The French government has announced a series of measures that should dramatically simplify the way administration is done in the country.
"This bill resembles Christmas come early for the average citizen," was how one French newspaper summed up the reform. Another newspaper described it as nothing less than a "revolution".
The French state is renowned for its unforgiving and burdensome bureaucracy, but all that is about to change. If we believe the government.
The budget minister Gérald Darmanin (pic below) presented a new bill this week featuring 48 measures that are aimed at dramatically simplifying the relationship between the state and the public when it comes to administration, such as tax declarations.
It's been described as an attempt to reconcile the French public with the much-hated administration.
Darmanin's key pledge is to introduce what is known as the "droit à l'erreur" which roughly translates as "the right to make a mistake".
Essentially this "droit a l'erreur" will allow French people to make mistakes in their forms for French administration, such as tax declarations, and not be subject to an automatic fine.
Instead the mistake will be judged as an honest one, unless the state proves otherwise and the tax payer will have the chance to make up for it. Companies will also benefit from the same "right to make a mistake."
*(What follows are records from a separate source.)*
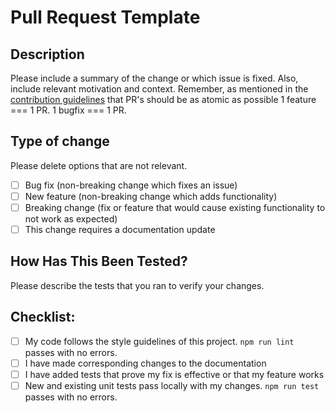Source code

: # Pull Request Template

## Description

Please include a summary of the change or which issue is fixed. Also, include relevant motivation and context.
Remember, as mentioned in the [contribution guidelines](https://github.com/Kujiale-Mobile/puppeteer-recorder/blob/master/CONTRIBUTING.md) that
PR's should be as atomic as possible 1 feature === 1 PR. 1 bugfix === 1 PR.

## Type of change

Please delete options that are not relevant.

- [ ] Bug fix (non-breaking change which fixes an issue)
- [ ] New feature (non-breaking change which adds functionality)
- [ ] Breaking change (fix or feature that would cause existing functionality to not work as expected)
- [ ] This change requires a documentation update

## How Has This Been Tested?

Please describe the tests that you ran to verify your changes. 

## Checklist:

- [ ] My code follows the style guidelines of this project. `npm run lint` passes with no errors.
- [ ] I have made corresponding changes to the documentation
- [ ] I have added tests that prove my fix is effective or that my feature works
- [ ] New and existing unit tests pass locally with my changes. `npm run test` passes with no errors.
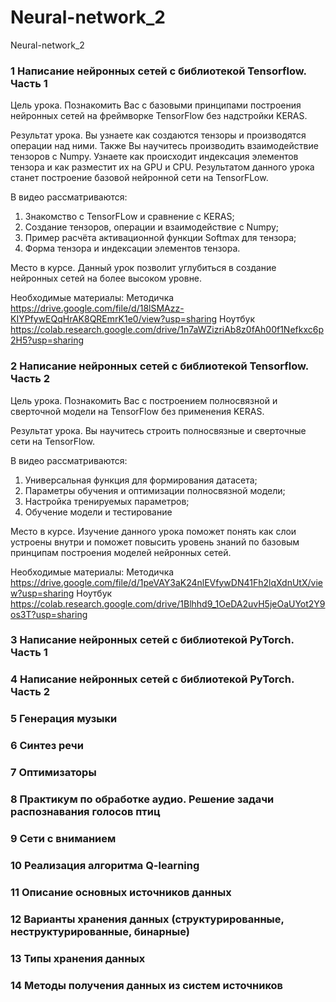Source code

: # Neural-network_2
Neural-network_2


### 1	Написание нейронных сетей с библиотекой Tensorflow. Часть 1

Цель урока.
Познакомить Вас с базовыми принципами построения нейронных сетей на фреймворке TensorFlow без надстройки KERAS. 

Результат урока.
Вы узнаете как создаются тензоры и производятся операции над ними. Также Вы  научитесь производить взаимодействие тензоров с Numpy. Узнаете как происходит индексация элементов тензора и как разместит их на GPU и CPU. Результатом данного урока станет построение базовой нейронной сети на TensorFLow. 

В видео рассматриваются: 
1. Знакомство с TensorFLow и сравнение с KERAS; 
2. Создание тензоров, операции и взаимодействие с Numpy; 
3. Пример расчёта активационной функции Softmax для тензора; 
4. Форма тензора и индексации элементов тензора.

Место в курсе.
Данный урок позволит углубиться в создание нейронных сетей на более высоком уровне. 

Необходимые материалы:
Методичка https://drive.google.com/file/d/18lSMAzz-KIYPfywEQqHrAK8QREmrK1e0/view?usp=sharing
Ноутбук https://colab.research.google.com/drive/1n7aWZizriAb8z0fAh00f1Nefkxc6p2H5?usp=sharing


### 2	Написание нейронных сетей с библиотекой Tensorflow. Часть 2

Цель урока.
Познакомить Вас с построением полносвязной и сверточной модели на TensorFlow без применения KERAS. 

Результат урока.
Вы научитесь строить полносвязные и сверточные сети на TensorFlow. 

В видео рассматриваются:
1. Универсальная функция для формирования датасета;
2. Параметры обучения и оптимизации полносвязной модели;
3. Настройка тренируемых параметров;
4. Обучение модели и тестирование

Место в курсе.
Изучение данного урока поможет понять как слои устроены внутри и поможет повысить уровень знаний по базовым принципам построения моделей нейронных сетей. 

Необходимые материалы:
Методичка https://drive.google.com/file/d/1peVAY3aK24nlEVfywDN41Fh2lqXdnUtX/view?usp=sharing
Ноутбук https://colab.research.google.com/drive/1Blhhd9_1OeDA2uvH5jeOaUYot2Y9os3T?usp=sharing


### 3	Написание нейронных сетей с библиотекой PyTorch. Часть 1



### 4	Написание нейронных сетей с библиотекой PyTorch. Часть 2


### 5 Генерация музыки


### 6 Синтез речи

### 7	Оптимизаторы

### 8	Практикум по обработке аудио. Решение задачи распознавания голосов птиц

### 9	Сети с вниманием

### 10	Реализация алгоритма Q-learning

### 11	Описание основных источников данных

### 12	Варианты хранения данных (структурированные, неструктурированные, бинарные)

### 13	Типы хранения данных

### 14	Методы получения данных из систем источников
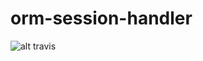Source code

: orm-session-handler
===================

![alt travis](https://travis-ci.org/n-educatio/orm-session-handler.svg?branch=master)
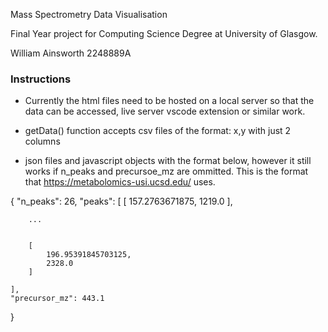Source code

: Mass Spectrometry Data Visualisation

Final Year project for Computing Science Degree at University of Glasgow.

William Ainsworth
2248889A

### Instructions

- Currently the html files need to be hosted on a local server so that the data can be accessed, live server vscode extension or similar work.

- getData() function accepts csv files of the format: x,y with just 2 columns
- json files and javascript objects with the format below, however it still works if n_peaks and precursoe_mz are ommitted. This is the format that https://metabolomics-usi.ucsd.edu/ uses.


{
    "n_peaks": 26,
    "peaks": [
        [
            157.2763671875,
            1219.0
        ], 

        ...


        [
            196.95391845703125,
            2328.0
        ]

    ],
    "precursor_mz": 443.1
}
The small but significant change is aimed at improving relations between the public and the dreaded administration while also freeing up fonctionnaires to do other jobs.
So what will change?
Stanislas Guérini, an MP who helped draft the bill accepted that the "right to make a mistake" already existed informally but it all depended on the personality and perhaps the mood of the agent you dealt with.
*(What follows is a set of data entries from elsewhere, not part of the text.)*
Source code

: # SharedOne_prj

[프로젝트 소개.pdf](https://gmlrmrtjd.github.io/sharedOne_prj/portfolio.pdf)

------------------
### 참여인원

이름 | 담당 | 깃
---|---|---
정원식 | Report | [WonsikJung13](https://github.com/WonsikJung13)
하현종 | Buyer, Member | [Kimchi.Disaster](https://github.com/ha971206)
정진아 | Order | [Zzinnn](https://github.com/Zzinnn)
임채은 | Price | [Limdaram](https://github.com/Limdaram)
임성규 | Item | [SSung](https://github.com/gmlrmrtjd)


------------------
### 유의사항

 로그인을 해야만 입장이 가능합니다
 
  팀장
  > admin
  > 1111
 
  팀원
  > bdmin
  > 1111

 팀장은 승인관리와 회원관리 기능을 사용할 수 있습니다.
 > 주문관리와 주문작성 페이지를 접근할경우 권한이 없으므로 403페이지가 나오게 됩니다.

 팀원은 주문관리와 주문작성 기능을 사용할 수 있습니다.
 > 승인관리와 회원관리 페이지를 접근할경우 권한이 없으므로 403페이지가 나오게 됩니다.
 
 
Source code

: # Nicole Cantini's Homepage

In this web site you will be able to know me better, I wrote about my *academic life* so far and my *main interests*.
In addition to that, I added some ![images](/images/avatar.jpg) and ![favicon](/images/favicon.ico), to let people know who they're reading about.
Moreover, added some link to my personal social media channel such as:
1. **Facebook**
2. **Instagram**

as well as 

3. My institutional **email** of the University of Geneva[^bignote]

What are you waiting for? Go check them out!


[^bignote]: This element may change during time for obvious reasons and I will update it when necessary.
"With this bill we are shoring up good practice so it becomes the norm everywhere," he said.
"The work of simplification will be long," said the MP. "That's why we need to ensure flexibility in the relations with the administration. The right to make mistakes is also a right to dialogue".
Currently you are able to make changes to your online tax declarations before a certain cut-off date. After that if you are found to have made a mistake you have to pay a fee (2.4 percent per yer). However from now on if you report that mistake yourself to the tax man, then the late interest payments will be cut by half.
This does not include non-declarations or late payment of taxes, however so anyone who hasn't bothered filling in those will be liable to pay.
It is a similar situation for declarations to the CAF (Caisse d'allocations familiale), which deals with family allowances as well as payments to cover maternity and paternity leave.
The government gave the example of a mother on maternity leave who returns to work but who fails to notify the CAF and continues to receive payments. In future the "error" will be judged as honest and although the mother will have to pay back the money, she won't be fined.
But this shift towards judging the public in "good faith" won't always be the case. For example anyone applying for housing benefit who say they live alone, but really live as a couple will be subject to financial penalties, because it will be deemed fraud.
Other admin changes you need to know about include an effort to delete all forms of paper admin by 2022, meaning in five years every interaction you have with the French state will be done online.
Plus some admin offices, such as education offices in each department, will remain open until 8pm in future so in theory you can do your admin after work.
Companies that fail inspections in the work place whether health and safety of hygiene will first be warned before they are penalized.
In many cases you will no longer be required to provide proof of address to authorities to obtain certain things.
More information will be provided to those who want to start a business so they know they exact rules that impact their new activity.
At the CAF one specific agent will be in charge of handling all your cases and it will experiment with opening later on one day per week to help those who cannot get to visit the offices during the working day.
For businesses, they will also have the right to ask for checks to be carried by the state to make sure they are complying with all the laws, but won't be subject to fines if it's found they are not. Up until now business owners have been reluctant to call in help fearing they will be hit by financial penalties.